Wednesday, November 17, 2021

#321 / Social Trust

The presence of simultaneous uprisings in countries with a range of income levels, government types and geopolitical significance indicates a ... loss of faith in the social contract that shapes relations between governments and their people. Put simply, the governments of today seem incapable of offering both representative and effective governance. And ordinary citizens have had enough.
The statement above comes from a New York Times' article titled "Protests Are Taking Over the World. What’s Driving Them?" Zachariah Mampilly, who authored the article, is a professor of international affairs at the Marxe School of Public and International Affairs, City University of New York. He says that these worldwide protests are a sign of how little faith or trust people have in government:
In many countries, trust in government has been shaken by leaders who put their faith in market-based solutions to the detriment of most citizens. A Pew Research study shows that Americans’ trust in their government has declined to 24 percent from an average of 54 percent in 2001.
Mampilly's statement that "the governments of today seem incapable of offering both representative and effective governance," and that "ordinary citizens have had enough," does ring true. We have been expecting our governments to solve our problems, and they haven't been doing the job - and "the market" sure hasn't, either! The big question, of course, is what we ought to do about that. 

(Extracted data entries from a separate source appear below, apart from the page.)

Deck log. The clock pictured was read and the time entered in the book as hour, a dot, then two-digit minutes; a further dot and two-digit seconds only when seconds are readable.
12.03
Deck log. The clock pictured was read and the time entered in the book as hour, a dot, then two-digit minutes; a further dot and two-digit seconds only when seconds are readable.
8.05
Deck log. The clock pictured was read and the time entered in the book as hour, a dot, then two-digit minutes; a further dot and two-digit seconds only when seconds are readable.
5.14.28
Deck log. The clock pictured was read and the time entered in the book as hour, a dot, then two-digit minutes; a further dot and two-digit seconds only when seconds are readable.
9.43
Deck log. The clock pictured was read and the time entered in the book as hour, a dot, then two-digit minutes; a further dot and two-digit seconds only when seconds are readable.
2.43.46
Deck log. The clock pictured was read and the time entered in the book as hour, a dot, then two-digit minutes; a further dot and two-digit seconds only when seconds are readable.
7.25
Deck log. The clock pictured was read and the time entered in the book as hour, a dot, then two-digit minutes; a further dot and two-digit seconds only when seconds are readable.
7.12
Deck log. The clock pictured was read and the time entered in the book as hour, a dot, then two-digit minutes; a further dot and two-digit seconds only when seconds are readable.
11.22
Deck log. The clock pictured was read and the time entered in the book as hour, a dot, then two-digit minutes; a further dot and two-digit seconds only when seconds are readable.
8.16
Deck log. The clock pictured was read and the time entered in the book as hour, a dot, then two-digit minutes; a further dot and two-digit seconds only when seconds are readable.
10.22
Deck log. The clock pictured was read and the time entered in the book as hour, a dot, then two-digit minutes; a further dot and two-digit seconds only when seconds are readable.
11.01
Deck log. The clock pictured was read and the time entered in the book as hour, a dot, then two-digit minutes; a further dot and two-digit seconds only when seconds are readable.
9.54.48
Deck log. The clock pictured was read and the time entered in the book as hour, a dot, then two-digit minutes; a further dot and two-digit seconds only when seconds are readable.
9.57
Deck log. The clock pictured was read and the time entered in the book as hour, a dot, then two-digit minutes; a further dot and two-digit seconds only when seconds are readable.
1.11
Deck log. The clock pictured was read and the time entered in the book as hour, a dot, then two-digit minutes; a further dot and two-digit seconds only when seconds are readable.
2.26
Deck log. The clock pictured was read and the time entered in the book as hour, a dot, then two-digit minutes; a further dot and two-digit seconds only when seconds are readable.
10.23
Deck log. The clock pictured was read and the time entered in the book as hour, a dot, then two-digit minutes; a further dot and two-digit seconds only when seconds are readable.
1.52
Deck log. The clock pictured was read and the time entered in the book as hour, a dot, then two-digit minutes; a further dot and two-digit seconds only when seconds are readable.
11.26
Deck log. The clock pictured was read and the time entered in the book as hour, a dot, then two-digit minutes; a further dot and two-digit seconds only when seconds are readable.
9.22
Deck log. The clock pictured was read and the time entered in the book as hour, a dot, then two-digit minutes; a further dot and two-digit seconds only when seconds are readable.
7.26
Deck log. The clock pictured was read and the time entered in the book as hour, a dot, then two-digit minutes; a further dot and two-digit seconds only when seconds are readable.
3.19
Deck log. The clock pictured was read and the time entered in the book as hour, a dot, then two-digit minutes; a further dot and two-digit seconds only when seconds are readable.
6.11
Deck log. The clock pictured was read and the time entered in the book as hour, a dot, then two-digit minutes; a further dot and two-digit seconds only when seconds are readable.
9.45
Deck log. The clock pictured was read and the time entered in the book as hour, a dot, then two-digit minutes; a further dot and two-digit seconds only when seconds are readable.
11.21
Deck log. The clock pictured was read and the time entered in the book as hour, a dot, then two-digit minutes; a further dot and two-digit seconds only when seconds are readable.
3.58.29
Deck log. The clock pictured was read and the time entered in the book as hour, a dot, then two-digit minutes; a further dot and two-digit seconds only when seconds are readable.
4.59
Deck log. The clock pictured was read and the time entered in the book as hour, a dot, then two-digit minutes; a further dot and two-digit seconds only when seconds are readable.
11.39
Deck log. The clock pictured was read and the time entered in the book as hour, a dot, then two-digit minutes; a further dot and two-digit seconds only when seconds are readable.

Protests, caused by the failure of "social trust," do not themselves restore or rehabilitate the social trust that has broken down. Despite Mampilly's title, protests don't actually "take over the world." They merely dramatize that we, the people, are not actually in charge of the government - and that we object to that fact. 

But if protests won't restore "social trust," what will?

I hate to be repetitious, but (as I have written here before), "if we want to have democratic self-government, then we will have to get involved in government ourselves." 
In the end, the direct and active involvement of ordinary people in politics and government is the only thing that will restore "social trust." That, at least, is my opinion. 

While protests can be an effective tool for demonstrating to those who participate in them, and to others, and to those currently in power, that citizens are dissatisfied and want change, what is ultimately necessary is an organized and successful effort by ordinary men and women actually to achieve an effective control over government - to take power themselves. 

Successful efforts are based on our realization (in all senses of the word) that we are the government - and by our determination, because we truly realize this, effectively to assert our governmental power. Successful efforts are based on an assertion of our individual and collective decision to do whatever is necessary to make the changes that we want to see made - and to keep at it until we succeed. "Social trust" will be restored when, in a democratic society, or in a society that wants to be democratic, power is effectively wielded by "society," by all of us, through our own committed and continuing involvement. 
Bob Dylan has a song on this topic - at least as I hear his lyrics. It is a song with some pretty good advice for each one of us, individually, as we consider the breakdown of our faith and trust in government. It is also some pretty good advice as we consider things from a community and collective perspective. 
The song I am thinking about is titled, "Trust Yourself." You can click this link to listen to Bob Dylan sing the song. Here's the first verse of the song, with Dylan's good advice:

Trust yourself
Trust yourself to do the things that only you know best
Trust yourself
Trust yourself to do what’s right and not be second-guessed
Don’t trust me to show you beauty
When beauty may only turn to rust
If you need somebody you can trust, trust yourself

Trusting ourselves - individually and collectively - is how "social trust" is established. As far as I am concerned, there isn't any other way.